Location Kappara, Malta

new build traditional building techniques vernacular architecture

Credits David Pisani

Ancient texts often describe the authors’ admiration for techniques used by builders and craftsmen, aimed at creating the perception of integrity through a carefully crafted joining of a multiplicity of parts. Often, the impression of natural cohesion was described as an essential ingredient for a building to resemble a work of Nature (and that therefore had no chronological time scale attached to it). Lamartine, on his visit to Malta, noted that the Maltese built landscape.

“Looks as if it had been built not stone by stone with cement and sand but as if it had been carved alive and upright out of living rock and set down on earth like a block that had come from its bosom and as enduring as the earth itself” (Lamartine 1835: p.77).
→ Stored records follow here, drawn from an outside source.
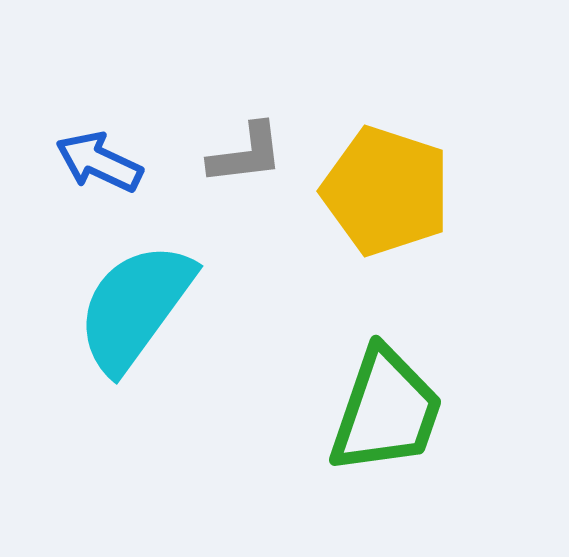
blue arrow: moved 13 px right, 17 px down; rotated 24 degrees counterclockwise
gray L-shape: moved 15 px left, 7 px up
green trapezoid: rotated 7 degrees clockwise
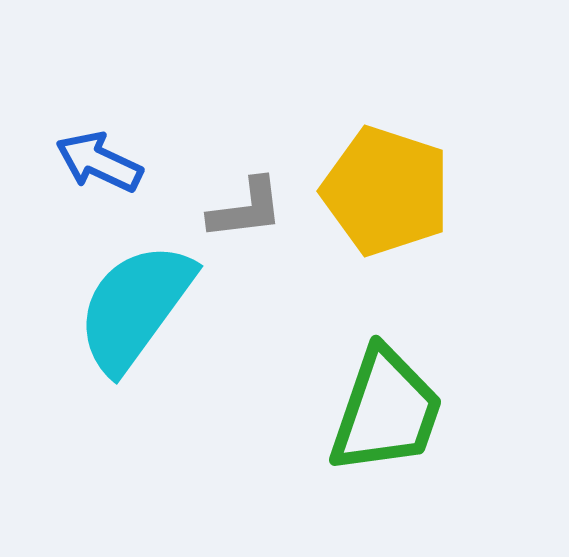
gray L-shape: moved 55 px down
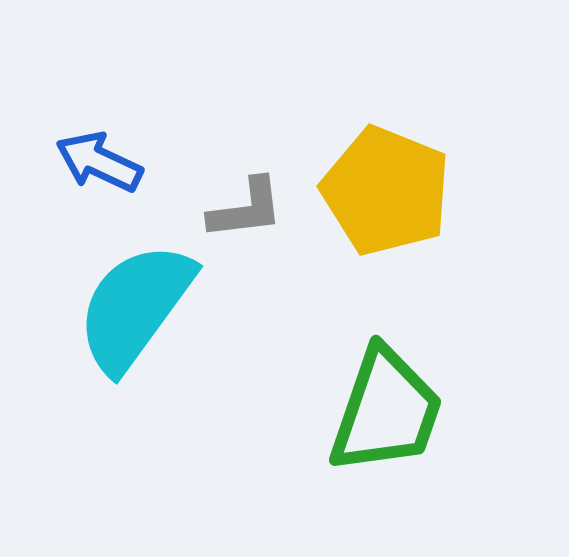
yellow pentagon: rotated 4 degrees clockwise
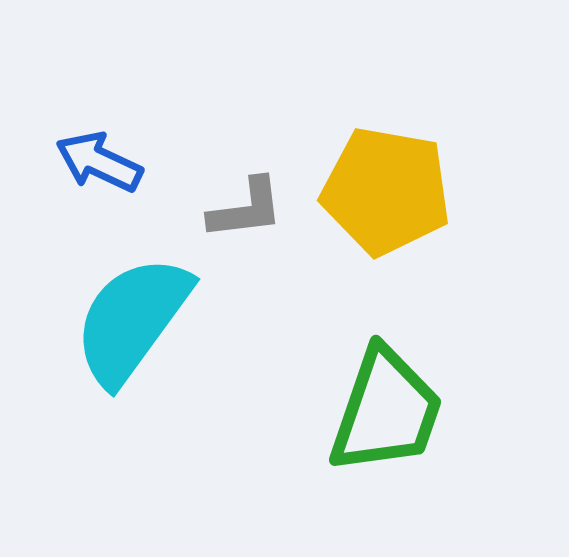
yellow pentagon: rotated 12 degrees counterclockwise
cyan semicircle: moved 3 px left, 13 px down
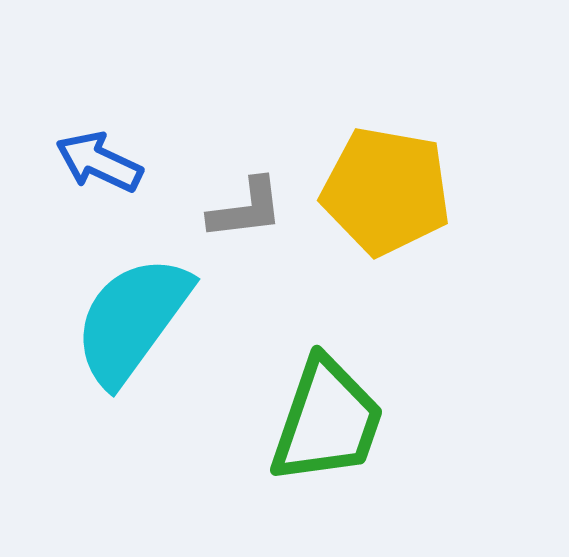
green trapezoid: moved 59 px left, 10 px down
This house was built entirely of stone. The floors, walls and ceilings exploit the easily worked local limestone for its structural properties as well as for its symbolic and aesthetic qualities. The plan itself is dictated by a structural order requiring that vaulted spaces balance each other while buttresses are exploited to house the secondary, ‘servant’ spaces such as the staircases, pantry, guest bathrooms etc. The result is a giant order aqueduct-like structure that runs like as longitudinal spine through the building, becoming two stories high on the inner courtyard side of the house and containing the main entrance and wardrobe on the main façade. The volumes and shell-like ribbed vaults are perfectly modelled as a result of zenithal lighting provided by clerestory windows in the main spaces.

As a result of the use of traditional stone technologies to span the main spaces of the house, the building reads as though carved ‘ex uno lapide’, all of a piece, true to the centuries old practices that defined the form and spirit of vernacular architecture.